In Städten wie Tuzla, Doboj, Prnjavor, Mostar und Sarajevo kam der Verkehr zeitweise komplett zum Erliegen. Auch wichtige Grenzübergänge – etwa Izacic, Velika Kladusa, Kamensko und Raca – waren blockiert. Entlang der Straßen bildeten parkende Lkws kilometerlange Staus.
Die Demonstranten machten ihren Frust deutlich: Sie klagen über Diskriminierung an den Grenzen, hohe Kosten und die Nichtumsetzung europäischer Abkommen. Im Zentrum steht das AETR-Abkommen, das die Regeln zu Lenk- und Ruhezeiten im internationalen Straßengüterverkehr regelt. Die Fahrer fordern, dass Bosnien und Herzegowina endlich gleichberechtigt in dieses System eingebunden wird.
„Wir kämpfen für die Transportindustrie Bosnien-Herzegowinas, während eine kleine Gruppe von Bürokraten ‚Absurdistan‘ schaffen will. Bosnien-Herzegowina wird gewinnen, und ‚Absurdistan‘ wird verlieren“, sagte Velibor Peulic, Koordinator des Konsortiums, kämpferisch.
Die 90-Tage-Regel: Kern des Konflikts
Eines der größten Probleme ist die sogenannte 90-Tage-Regel im Schengen-Raum. Fahrer aus Bosnien dürfen innerhalb von 180 Tagen nur 90 Tage in der EU arbeiten. Wird diese Frist überschritten, drohen hohe Geldstrafen von mehreren Tausend Euro und sogar Einreiseverbote.
Diese Beschränkung bringt viele Unternehmen in existenzielle Schwierigkeiten. Zahlreiche Speditionen sehen sich gezwungen, ihre Firmen in Nachbarländern wie Kroatien oder Slowenien neu zu registrieren, um weiter am europäischen Markt teilhaben zu können.
Bei den Protesten blockierten Hunderte Lkw die Grenze zwischen Bosnien und Kroatien, etwa am Übergang Velika Kladusa-Maljevac. Während der Personenverkehr weitgehend ungehindert weiterlief, kam der Warenverkehr zum Stillstand.
Der Transportverband fordert daher tiefgreifende Änderungen: eine Neuregelung der Transportvorschriften, Rückerstattung von Verbrauchssteuern, niedrigere Mautgebühren und vor allem schnellere Zoll- und Kontrollverfahren.

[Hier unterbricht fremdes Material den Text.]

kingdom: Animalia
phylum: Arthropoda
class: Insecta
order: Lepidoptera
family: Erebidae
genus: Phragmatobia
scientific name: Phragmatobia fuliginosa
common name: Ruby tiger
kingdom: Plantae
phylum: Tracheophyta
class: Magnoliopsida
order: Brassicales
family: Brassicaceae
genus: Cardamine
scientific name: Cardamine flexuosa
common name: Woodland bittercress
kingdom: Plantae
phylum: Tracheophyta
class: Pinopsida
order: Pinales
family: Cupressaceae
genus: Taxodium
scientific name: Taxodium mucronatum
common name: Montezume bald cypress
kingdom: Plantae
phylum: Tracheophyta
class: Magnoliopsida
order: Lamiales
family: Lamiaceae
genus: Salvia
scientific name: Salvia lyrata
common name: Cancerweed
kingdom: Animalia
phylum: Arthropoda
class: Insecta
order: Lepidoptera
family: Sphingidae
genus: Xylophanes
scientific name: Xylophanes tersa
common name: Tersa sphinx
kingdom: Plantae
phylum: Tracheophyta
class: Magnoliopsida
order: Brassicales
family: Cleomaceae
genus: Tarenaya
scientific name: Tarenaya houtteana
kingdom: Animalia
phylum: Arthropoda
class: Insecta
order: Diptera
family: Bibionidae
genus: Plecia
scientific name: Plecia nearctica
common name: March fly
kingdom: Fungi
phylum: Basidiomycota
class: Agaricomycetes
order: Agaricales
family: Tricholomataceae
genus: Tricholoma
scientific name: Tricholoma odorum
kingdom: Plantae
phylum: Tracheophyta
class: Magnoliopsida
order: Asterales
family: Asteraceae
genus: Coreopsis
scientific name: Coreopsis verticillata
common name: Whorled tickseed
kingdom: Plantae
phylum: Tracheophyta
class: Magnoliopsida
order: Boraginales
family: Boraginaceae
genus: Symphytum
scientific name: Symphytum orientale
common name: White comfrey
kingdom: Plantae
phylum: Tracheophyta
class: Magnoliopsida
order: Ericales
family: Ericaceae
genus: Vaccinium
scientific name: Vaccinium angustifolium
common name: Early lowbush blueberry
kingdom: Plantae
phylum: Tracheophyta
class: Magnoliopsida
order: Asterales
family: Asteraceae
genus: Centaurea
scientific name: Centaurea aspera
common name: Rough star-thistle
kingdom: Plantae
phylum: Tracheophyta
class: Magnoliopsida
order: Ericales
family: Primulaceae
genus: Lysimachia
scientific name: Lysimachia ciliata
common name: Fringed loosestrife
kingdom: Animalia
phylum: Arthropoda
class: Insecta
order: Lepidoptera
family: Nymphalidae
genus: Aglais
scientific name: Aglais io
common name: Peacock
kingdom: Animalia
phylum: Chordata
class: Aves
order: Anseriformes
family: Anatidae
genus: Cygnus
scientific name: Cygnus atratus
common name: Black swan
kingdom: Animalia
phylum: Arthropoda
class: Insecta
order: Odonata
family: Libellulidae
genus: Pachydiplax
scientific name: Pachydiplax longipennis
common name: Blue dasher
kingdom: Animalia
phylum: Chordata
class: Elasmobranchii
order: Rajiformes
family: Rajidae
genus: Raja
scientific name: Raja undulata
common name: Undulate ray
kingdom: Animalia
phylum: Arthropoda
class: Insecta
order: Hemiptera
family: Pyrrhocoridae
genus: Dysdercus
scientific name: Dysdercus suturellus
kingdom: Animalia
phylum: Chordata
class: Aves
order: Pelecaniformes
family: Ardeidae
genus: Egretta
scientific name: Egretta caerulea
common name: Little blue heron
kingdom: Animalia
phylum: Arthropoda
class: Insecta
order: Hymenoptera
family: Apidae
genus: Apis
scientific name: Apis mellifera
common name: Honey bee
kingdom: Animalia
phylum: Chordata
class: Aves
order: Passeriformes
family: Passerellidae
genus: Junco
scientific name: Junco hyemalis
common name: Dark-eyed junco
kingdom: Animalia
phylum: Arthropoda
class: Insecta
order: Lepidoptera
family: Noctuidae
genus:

Bereits im Frühjahr Massenproteste
Die Krise ist nicht neu. Schon im April 2025 rollten mehr als 500 Lkw durch Sarajevo, die Fahrer hupten im Protestzug gegen die ausbleibende staatliche Unterstützung.
Damals machte der Transportverband, der 600 Unternehmen und rund 47.000 Beschäftigte vertritt, deutlich, dass die Branche am Limit ist. Die Transporteure warnten, dass sie notfalls die Grenzen blockieren würden, wenn die Politik nicht handelt.
„Wir sind keine Terroristen, wir machen unsere Arbeit“, sagte Koordinator Velibor Peulic. Doch ohne Hilfe stünden viele Unternehmen vor dem Aus. Besonders die EU-Aufenthaltsregel zwinge Fahrer und Firmen dazu, ins Ausland auszuweichen. Auch eine Rückerstattung von Dieselsteuern und digitale Zollprozesse wurden damals gefordert, um Kosten und Bürokratie zu reduzieren.
Verkehrsminister Forto versprach eine Arbeitsgruppe, die die Probleme systematisch angehen soll. Doch viele Forderungen blieben bisher ungelöst – weshalb die Proteste im September folgten.
Die Rolle der Verkehrsgemeinschaft
Langfristig könnte die Verkehrsgemeinschaft (Transport Community) eine zentrale Rolle spielen. Diese internationale Organisation mit Sitz in Belgrad integriert die Verkehrssysteme der Westbalkan-Staaten schrittweise in die EU.
Ziel ist es, die EU-Gesetze im Transportbereich zu übernehmen, Infrastrukturprojekte zu fördern und die Region stärker mit Europa zu verbinden. Zwischen 2015 und 2020 stellte die EU dafür rund 2 Milliarden Euro an Zuschüssen und Finanzierungen bereit.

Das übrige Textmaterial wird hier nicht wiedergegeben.